In fact, however, headaches over bias in hiring long predate the ongoing AI explosion. In 2014, a resume screening tool developed by Amazon was discovered to exhibit indirect gender bias through features such as educational history in women’s colleges. The problem was insidious enough that engineers eventually abandoned the project in 2018.

Employment laws in different jurisdictions list out certain protected classes. Taiwan, for instance, has 18 protected classes, which include ideology, appearance, facial features, and even zodiac sign and blood type. Any of these characteristics could potentially exhibit correlations with useful judgment criteria, even if they are not directly added to the model.

While bias remains an extremely difficult problem to comprehensively solve, alignment is a parallel problem which may be worth pursuing in its own right. That term is often used in Silicon Valley to describe properties inherent to an AI model itself: do its goals reflect those of its creators? Has reinforcement learning imparted the correct lessons within it? Nevertheless, that narrow perspective neglects the importance of model deployers. Recruitment is considered a high-risk application of AI, with even greater social impact and scope for subjectivity than credit underwriting, so it can also be worth also thinking about alignment in the sense of intelligent market structure.

The video interviewing system created by TABF for bank HR departments reflects this thinking. During the interview, applicants simulate common banking scenarios, like handling of customer complaints, credit review, cross-sales, and KYC review, in addition to the more standard interview format. After the system grades their performance across a variety of dimensions, the applicants are then later given access to a training module, which specifically explains which parts of the answer were done well, what could be improved, and what statements or wording might be misunderstood in a financial context (with examples for reference). In this way, the system promotes not only the most efficient selection process possible, but also broader labor upskilling.

It is difficult to regulate this aspect of AI use, although it certainly conforms with the spirit of Taiwan’s AI Basic Act. Given the inherent complexity of multimodal AI, sometimes the “best-effort” principle can be the most practical, yet meaningful legal basis.

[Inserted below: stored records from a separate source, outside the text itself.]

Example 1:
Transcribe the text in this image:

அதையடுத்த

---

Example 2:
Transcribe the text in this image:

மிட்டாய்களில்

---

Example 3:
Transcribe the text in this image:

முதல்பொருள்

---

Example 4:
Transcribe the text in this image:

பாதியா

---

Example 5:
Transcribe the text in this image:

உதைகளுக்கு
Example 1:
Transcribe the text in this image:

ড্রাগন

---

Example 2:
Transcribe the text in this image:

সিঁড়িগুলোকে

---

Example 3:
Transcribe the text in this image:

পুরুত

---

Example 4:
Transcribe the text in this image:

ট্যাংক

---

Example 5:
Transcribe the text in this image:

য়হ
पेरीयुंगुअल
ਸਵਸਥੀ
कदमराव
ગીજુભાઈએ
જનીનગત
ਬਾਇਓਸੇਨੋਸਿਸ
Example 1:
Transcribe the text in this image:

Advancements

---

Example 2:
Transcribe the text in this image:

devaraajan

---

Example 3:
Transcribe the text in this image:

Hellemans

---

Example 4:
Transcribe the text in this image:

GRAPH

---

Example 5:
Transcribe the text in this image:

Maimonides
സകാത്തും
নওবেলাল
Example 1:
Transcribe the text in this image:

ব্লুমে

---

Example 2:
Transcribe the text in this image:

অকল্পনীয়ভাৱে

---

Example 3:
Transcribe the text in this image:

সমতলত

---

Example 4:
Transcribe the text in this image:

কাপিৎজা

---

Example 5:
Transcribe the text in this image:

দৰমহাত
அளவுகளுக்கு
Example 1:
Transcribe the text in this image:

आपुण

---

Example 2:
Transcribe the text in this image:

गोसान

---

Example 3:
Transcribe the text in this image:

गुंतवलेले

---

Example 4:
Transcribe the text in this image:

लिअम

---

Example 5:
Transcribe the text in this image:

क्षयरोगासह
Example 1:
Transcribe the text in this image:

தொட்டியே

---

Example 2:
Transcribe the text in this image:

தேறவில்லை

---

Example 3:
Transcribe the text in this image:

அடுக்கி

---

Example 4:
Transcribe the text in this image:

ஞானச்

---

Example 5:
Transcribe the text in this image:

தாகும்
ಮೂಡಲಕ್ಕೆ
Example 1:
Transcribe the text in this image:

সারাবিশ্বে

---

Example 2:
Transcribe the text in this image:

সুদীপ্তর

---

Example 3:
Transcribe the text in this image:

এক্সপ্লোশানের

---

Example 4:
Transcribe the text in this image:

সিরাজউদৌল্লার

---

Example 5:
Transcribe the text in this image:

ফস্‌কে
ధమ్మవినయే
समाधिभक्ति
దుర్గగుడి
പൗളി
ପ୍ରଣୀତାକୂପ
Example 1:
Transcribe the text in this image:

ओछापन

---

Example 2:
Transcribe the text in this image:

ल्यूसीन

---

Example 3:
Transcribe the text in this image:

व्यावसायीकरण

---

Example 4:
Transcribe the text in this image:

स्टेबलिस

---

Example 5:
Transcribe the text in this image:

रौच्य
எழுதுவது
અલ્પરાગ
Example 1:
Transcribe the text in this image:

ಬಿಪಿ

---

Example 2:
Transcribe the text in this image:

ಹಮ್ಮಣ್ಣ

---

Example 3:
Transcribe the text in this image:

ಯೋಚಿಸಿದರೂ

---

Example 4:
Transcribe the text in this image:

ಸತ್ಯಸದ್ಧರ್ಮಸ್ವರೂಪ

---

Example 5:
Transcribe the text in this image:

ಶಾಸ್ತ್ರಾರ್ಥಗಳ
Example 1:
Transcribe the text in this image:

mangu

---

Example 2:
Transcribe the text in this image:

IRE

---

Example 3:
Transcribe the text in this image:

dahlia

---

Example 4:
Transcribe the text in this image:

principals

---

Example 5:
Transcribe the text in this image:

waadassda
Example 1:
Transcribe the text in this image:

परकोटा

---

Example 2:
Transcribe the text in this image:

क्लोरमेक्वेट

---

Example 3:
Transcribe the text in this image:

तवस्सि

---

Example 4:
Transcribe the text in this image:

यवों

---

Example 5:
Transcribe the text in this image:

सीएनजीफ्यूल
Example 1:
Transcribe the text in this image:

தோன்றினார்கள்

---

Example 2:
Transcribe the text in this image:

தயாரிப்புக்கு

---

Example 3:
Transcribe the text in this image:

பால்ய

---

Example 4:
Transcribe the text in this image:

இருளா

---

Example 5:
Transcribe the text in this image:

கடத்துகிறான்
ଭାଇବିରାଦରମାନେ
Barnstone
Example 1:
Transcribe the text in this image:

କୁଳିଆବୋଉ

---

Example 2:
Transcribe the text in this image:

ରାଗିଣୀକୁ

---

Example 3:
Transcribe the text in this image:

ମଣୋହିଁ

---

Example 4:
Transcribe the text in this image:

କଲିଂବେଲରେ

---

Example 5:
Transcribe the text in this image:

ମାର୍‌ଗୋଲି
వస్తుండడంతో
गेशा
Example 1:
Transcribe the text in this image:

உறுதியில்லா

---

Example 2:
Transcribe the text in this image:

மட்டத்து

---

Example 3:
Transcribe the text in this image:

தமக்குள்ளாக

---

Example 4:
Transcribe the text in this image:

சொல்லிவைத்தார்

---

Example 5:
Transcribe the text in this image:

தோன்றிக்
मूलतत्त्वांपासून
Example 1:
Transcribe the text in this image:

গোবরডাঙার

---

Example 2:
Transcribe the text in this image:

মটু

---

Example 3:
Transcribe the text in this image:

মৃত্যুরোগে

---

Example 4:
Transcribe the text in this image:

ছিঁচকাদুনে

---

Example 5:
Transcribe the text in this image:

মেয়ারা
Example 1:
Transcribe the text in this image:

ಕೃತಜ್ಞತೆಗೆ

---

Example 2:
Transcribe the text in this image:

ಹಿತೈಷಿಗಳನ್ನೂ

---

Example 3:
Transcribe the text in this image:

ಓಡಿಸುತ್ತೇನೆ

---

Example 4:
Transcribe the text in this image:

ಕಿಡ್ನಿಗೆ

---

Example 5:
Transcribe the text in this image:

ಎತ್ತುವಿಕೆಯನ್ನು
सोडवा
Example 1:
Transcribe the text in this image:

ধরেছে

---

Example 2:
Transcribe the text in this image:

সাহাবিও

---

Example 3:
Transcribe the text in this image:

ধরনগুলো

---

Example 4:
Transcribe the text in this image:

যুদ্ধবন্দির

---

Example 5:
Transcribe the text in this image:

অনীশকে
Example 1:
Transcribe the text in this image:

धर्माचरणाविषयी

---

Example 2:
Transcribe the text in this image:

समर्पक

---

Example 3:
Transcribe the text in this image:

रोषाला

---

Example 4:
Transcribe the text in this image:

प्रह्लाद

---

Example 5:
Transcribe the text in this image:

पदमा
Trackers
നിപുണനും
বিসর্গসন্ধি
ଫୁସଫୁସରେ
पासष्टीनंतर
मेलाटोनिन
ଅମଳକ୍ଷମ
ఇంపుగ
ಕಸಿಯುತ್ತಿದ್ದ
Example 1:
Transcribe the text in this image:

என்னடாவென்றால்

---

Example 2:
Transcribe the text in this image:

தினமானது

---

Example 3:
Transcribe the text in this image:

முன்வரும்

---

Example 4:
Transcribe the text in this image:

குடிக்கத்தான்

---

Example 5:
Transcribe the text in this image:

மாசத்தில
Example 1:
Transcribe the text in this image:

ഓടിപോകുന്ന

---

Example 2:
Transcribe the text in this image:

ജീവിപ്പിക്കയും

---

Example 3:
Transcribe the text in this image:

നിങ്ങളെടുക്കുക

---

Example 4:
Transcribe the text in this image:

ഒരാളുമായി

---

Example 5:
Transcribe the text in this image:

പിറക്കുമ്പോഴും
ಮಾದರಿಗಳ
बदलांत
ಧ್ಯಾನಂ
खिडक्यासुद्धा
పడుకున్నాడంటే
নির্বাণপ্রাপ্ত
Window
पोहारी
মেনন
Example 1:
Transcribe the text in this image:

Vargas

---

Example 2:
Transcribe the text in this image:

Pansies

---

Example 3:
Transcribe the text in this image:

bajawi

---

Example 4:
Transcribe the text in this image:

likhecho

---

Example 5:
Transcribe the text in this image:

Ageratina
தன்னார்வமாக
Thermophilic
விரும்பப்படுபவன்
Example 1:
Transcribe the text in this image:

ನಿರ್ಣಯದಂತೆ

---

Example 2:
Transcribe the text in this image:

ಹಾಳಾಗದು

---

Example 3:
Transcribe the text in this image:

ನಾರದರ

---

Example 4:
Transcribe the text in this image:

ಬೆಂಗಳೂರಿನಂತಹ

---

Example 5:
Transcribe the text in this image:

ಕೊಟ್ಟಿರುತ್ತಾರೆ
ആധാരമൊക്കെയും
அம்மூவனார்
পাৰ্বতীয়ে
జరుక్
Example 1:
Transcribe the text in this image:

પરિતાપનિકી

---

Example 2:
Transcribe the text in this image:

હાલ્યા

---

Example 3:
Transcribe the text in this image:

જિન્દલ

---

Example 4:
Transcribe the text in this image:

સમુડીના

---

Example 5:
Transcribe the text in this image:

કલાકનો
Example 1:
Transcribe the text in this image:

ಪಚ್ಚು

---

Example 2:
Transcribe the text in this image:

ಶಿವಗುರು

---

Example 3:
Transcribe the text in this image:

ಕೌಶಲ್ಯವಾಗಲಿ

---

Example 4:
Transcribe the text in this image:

Early resume keyword scanners are a great demonstration of the dimensional collapse similar to that caused by dating apps – leaving job-seekers frustrated that they may have been rejected for only lacking a peripheral skill, while employers also complained about the lack of qualified candidates. Modern systems have come a long way, yet it is still an imperative of AI safety to actively guide job seekers who wish use the interview process to improve their skills. In this way, HRTech can provide a social function beyond just the interests of both counterparties – just as the older tradition of matchmakers also arguably did.